## [The problem]
Copy out every record exactly.

(Records contained in a dataset)
__________________________________________________

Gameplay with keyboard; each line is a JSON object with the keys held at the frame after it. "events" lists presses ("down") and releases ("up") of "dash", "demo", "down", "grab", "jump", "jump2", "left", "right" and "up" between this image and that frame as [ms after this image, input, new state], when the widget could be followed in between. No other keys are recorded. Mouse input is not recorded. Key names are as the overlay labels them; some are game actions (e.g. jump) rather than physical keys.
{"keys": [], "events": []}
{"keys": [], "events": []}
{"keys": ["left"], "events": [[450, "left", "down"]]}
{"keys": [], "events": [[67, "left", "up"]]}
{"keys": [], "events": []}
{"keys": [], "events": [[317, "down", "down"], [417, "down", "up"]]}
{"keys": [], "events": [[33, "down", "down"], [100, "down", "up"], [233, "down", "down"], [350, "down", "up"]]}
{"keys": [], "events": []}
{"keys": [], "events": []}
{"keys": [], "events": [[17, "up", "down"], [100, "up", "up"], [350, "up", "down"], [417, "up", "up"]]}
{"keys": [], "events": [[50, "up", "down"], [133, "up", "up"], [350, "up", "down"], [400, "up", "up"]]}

__________________________________________________

## [Result for this exercise]
Gameplay with keyboard; each line is a JSON object with the keys held at the frame after it. "events" lists presses ("down") and releases ("up") of "dash", "demo", "down", "grab", "jump", "jump2", "left", "right" and "up" between this image and that frame as [ms after this image, input, new state], when the widget could be followed in between. No other keys are recorded. Mouse input is not recorded. Key names are as the overlay labels them; some are game actions (e.g. jump) rather than physical keys.
{"keys": [], "events": []}
{"keys": [], "events": []}
{"keys": ["left"], "events": [[450, "left", "down"]]}
{"keys": [], "events": [[67, "left", "up"]]}
{"keys": [], "events": []}
{"keys": [], "events": [[317, "down", "down"], [417, "down", "up"]]}
{"keys": [], "events": [[33, "down", "down"], [100, "down", "up"], [233, "down", "down"], [350, "down", "up"]]}
{"keys": [], "events": []}
{"keys": [], "events": []}
{"keys": [], "events": [[17, "up", "down"], [100, "up", "up"], [350, "up", "down"], [417, "up", "up"]]}
{"keys": [], "events": [[50, "up", "down"], [133, "up", "up"], [350, "up", "down"], [400, "up", "up"]]}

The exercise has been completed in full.